Three: Equity-Focused Investment: Reaching the Students Who Need It Most
Targeting funds to students with the most to gain—including low-income, rural, and English language learners—maximizes return on investments. States effectively directed investments in several ways: Some gave priority students “right of first refusal” for summer learning program seats (as in Tennessee) or gave preference, when allocating grant funds, to providers who historically have served priority student groups, are located in high-poverty areas, or submit grant proposals indicating their intent to expand access for these student groups using grant funds. Oregon ranked local education agencies’ priority for grant funds based on the percentage of high-need students they served, whereas Vermont prioritized providers who intended to use grant funds to expand access for underserved populations. Some states gave funding preference to providers using grant funds to address known obstacles to summer learning participation by, for example, decreasing program cost, providing transportation, or launching or expanding programs in rural areas where no or few summer learning options exist. States regularly analyzed grant-funded programs’ participation data to understand the extent to which state investments were benefiting priority student groups. Doing so helped to clarify ongoing gaps in accessibility, which states could then strategically address in future iterations of grant program design.

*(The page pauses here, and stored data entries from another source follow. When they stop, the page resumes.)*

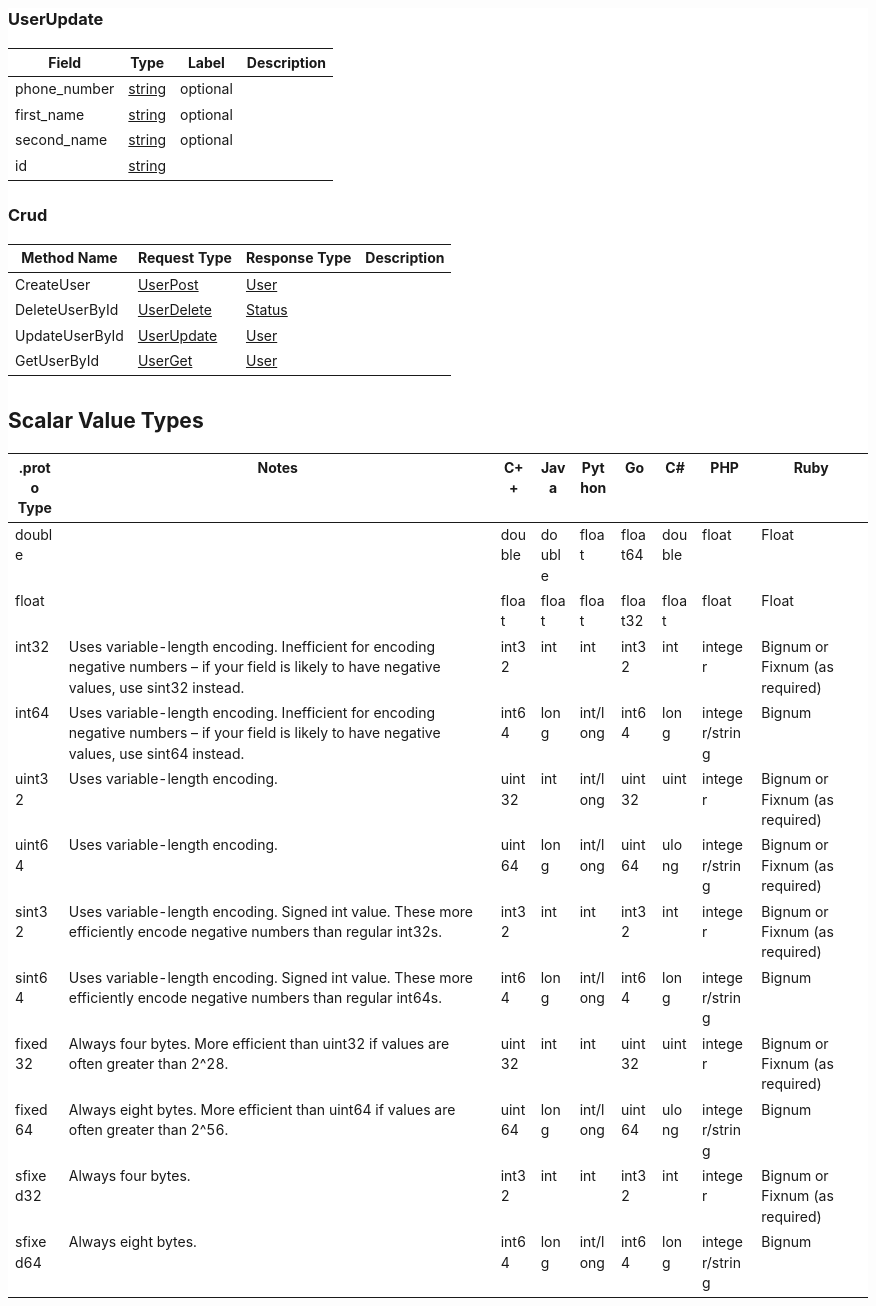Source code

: 




<a name="user-UserUpdate"></a>

### UserUpdate



| Field | Type | Label | Description |
| ----- | ---- | ----- | ----------- |
| phone_number | [string](#string) | optional |  |
| first_name | [string](#string) | optional |  |
| second_name | [string](#string) | optional |  |
| id | [string](#string) |  |  |





 

 

 


<a name="user-Crud"></a>

### Crud


| Method Name | Request Type | Response Type | Description |
| ----------- | ------------ | ------------- | ------------|
| CreateUser | [UserPost](#user-UserPost) | [User](#user-User) |  |
| DeleteUserById | [UserDelete](#user-UserDelete) | [Status](#user-Status) |  |
| UpdateUserById | [UserUpdate](#user-UserUpdate) | [User](#user-User) |  |
| GetUserById | [UserGet](#user-UserGet) | [User](#user-User) |  |

 



## Scalar Value Types

| .proto Type | Notes | C++ | Java | Python | Go | C# | PHP | Ruby |
| ----------- | ----- | --- | ---- | ------ | -- | -- | --- | ---- |
| <a name="double" /> double |  | double | double | float | float64 | double | float | Float |
| <a name="float" /> float |  | float | float | float | float32 | float | float | Float |
| <a name="int32" /> int32 | Uses variable-length encoding. Inefficient for encoding negative numbers – if your field is likely to have negative values, use sint32 instead. | int32 | int | int | int32 | int | integer | Bignum or Fixnum (as required) |
| <a name="int64" /> int64 | Uses variable-length encoding. Inefficient for encoding negative numbers – if your field is likely to have negative values, use sint64 instead. | int64 | long | int/long | int64 | long | integer/string | Bignum |
| <a name="uint32" /> uint32 | Uses variable-length encoding. | uint32 | int | int/long | uint32 | uint | integer | Bignum or Fixnum (as required) |
| <a name="uint64" /> uint64 | Uses variable-length encoding. | uint64 | long | int/long | uint64 | ulong | integer/string | Bignum or Fixnum (as required) |
| <a name="sint32" /> sint32 | Uses variable-length encoding. Signed int value. These more efficiently encode negative numbers than regular int32s. | int32 | int | int | int32 | int | integer | Bignum or Fixnum (as required) |
| <a name="sint64" /> sint64 | Uses variable-length encoding. Signed int value. These more efficiently encode negative numbers than regular int64s. | int64 | long | int/long | int64 | long | integer/string | Bignum |
| <a name="fixed32" /> fixed32 | Always four bytes. More efficient than uint32 if values are often greater than 2^28. | uint32 | int | int | uint32 | uint | integer | Bignum or Fixnum (as required) |
| <a name="fixed64" /> fixed64 | Always eight bytes. More efficient than uint64 if values are often greater than 2^56. | uint64 | long | int/long | uint64 | ulong | integer/string | Bignum |
| <a name="sfixed32" /> sfixed32 | Always four bytes. | int32 | int | int | int32 | int | integer | Bignum or Fixnum (as required) |
| <a name="sfixed64" /> sfixed64 | Always eight bytes. | int64 | long | int/long | int64 | long | integer/string | Bignum |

Four: Ensuring high quality with standards and guidance
In addition to expanding access to summer learning opportunities, states worked to promote their quality. They achieved this by setting clear standards for quality that programs had to meet as a condition of funding and offering technical assistance or staff professional development to ensure attention to these elements. In Tennessee, for example, the Learning Loss Remediation and Student Acceleration Act required that summer programs use high-quality and state approved curricular materials and be taught by an appropriately certified teacher. Louisiana provided guidance and documents that programs could customize (e.g., sample schedules, data collection plans, and planning checklists and timelines). Texas offered a yearlong Planning and Execution Program for LEAs to support their implementation of evidence-based summer learning programs.
Five: Data-driven and continuous improvement
Data collection and analysis helped state agencies and stakeholders understand the impact of state investments and to continue to improve—and maintain support for—their programs. In New Mexico, stories and survey data from participating youth helped make the case to legislators that the state should grow and sustain the program with state funds. To support providers with limited capacity to collect and report high-quality data, states provided technical assistance and training on the usage of common quality assessment tools.
If the nation’s students are ever to catch up on the learning recovery needed both from the pandemic and since, high-quality summer learning experiences should become as fundamental to summer as grilling, park outings, and picnics. Learning year round is not a luxury—it’s a smart, proven strategy that builds academic resilience, equity, and economic opportunity.